Give back all of the records underneath exactly, with no omissions.

_Record excerpts_:
▼

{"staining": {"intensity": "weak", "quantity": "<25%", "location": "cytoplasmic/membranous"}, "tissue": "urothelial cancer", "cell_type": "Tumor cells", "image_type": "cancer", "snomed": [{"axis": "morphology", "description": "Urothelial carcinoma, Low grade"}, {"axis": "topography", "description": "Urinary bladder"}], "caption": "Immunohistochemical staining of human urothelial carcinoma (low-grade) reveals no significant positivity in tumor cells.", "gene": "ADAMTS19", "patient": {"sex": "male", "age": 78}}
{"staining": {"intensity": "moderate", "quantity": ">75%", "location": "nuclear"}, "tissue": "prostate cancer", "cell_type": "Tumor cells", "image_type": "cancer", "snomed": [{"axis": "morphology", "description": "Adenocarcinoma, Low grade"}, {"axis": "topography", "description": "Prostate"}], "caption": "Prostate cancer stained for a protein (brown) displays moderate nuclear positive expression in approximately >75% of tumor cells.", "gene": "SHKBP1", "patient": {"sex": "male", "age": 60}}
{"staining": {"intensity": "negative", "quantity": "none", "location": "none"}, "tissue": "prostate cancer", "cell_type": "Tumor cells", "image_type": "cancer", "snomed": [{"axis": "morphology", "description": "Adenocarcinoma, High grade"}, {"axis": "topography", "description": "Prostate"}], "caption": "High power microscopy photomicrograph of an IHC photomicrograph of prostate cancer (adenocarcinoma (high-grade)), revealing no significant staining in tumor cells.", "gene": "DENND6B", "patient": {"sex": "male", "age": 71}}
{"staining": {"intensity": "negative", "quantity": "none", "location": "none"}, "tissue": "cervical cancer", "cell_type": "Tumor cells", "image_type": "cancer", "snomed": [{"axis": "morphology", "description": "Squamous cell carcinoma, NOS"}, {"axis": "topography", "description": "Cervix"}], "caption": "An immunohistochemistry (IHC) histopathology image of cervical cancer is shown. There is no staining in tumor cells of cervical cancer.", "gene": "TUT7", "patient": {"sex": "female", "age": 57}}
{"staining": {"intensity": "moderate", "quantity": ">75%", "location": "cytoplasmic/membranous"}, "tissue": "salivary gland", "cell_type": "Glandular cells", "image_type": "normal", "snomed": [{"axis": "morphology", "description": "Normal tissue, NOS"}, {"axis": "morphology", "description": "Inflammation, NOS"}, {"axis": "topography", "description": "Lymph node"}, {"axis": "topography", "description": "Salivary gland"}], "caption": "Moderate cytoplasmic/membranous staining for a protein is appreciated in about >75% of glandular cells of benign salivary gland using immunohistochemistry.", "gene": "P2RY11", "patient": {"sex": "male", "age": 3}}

▲

_Solution_:
{"staining": {"intensity": "weak", "quantity": "<25%", "location": "cytoplasmic/membranous"}, "tissue": "urothelial cancer", "cell_type": "Tumor cells", "image_type": "cancer", "snomed": [{"axis": "morphology", "description": "Urothelial carcinoma, Low grade"}, {"axis": "topography", "description": "Urinary bladder"}], "caption": "Immunohistochemical staining of human urothelial carcinoma (low-grade) reveals no significant positivity in tumor cells.", "gene": "ADAMTS19", "patient": {"sex": "male", "age": 78}}
{"staining": {"intensity": "moderate", "quantity": ">75%", "location": "nuclear"}, "tissue": "prostate cancer", "cell_type": "Tumor cells", "image_type": "cancer", "snomed": [{"axis": "morphology", "description": "Adenocarcinoma, Low grade"}, {"axis": "topography", "description": "Prostate"}], "caption": "Prostate cancer stained for a protein (brown) displays moderate nuclear positive expression in approximately >75% of tumor cells.", "gene": "SHKBP1", "patient": {"sex": "male", "age": 60}}
{"staining": {"intensity": "negative", "quantity": "none", "location": "none"}, "tissue": "prostate cancer", "cell_type": "Tumor cells", "image_type": "cancer", "snomed": [{"axis": "morphology", "description": "Adenocarcinoma, High grade"}, {"axis": "topography", "description": "Prostate"}], "caption": "High power microscopy photomicrograph of an IHC photomicrograph of prostate cancer (adenocarcinoma (high-grade)), revealing no significant staining in tumor cells.", "gene": "DENND6B", "patient": {"sex": "male", "age": 71}}
{"staining": {"intensity": "negative", "quantity": "none", "location": "none"}, "tissue": "cervical cancer", "cell_type": "Tumor cells", "image_type": "cancer", "snomed": [{"axis": "morphology", "description": "Squamous cell carcinoma, NOS"}, {"axis": "topography", "description": "Cervix"}], "caption": "An immunohistochemistry (IHC) histopathology image of cervical cancer is shown. There is no staining in tumor cells of cervical cancer.", "gene": "TUT7", "patient": {"sex": "female", "age": 57}}
{"staining": {"intensity": "moderate", "quantity": ">75%", "location": "cytoplasmic/membranous"}, "tissue": "salivary gland", "cell_type": "Glandular cells", "image_type": "normal", "snomed": [{"axis": "morphology", "description": "Normal tissue, NOS"}, {"axis": "morphology", "description": "Inflammation, NOS"}, {"axis": "topography", "description": "Lymph node"}, {"axis": "topography", "description": "Salivary gland"}], "caption": "Moderate cytoplasmic/membranous staining for a protein is appreciated in about >75% of glandular cells of benign salivary gland using immunohistochemistry.", "gene": "P2RY11", "patient": {"sex": "male", "age": 3}}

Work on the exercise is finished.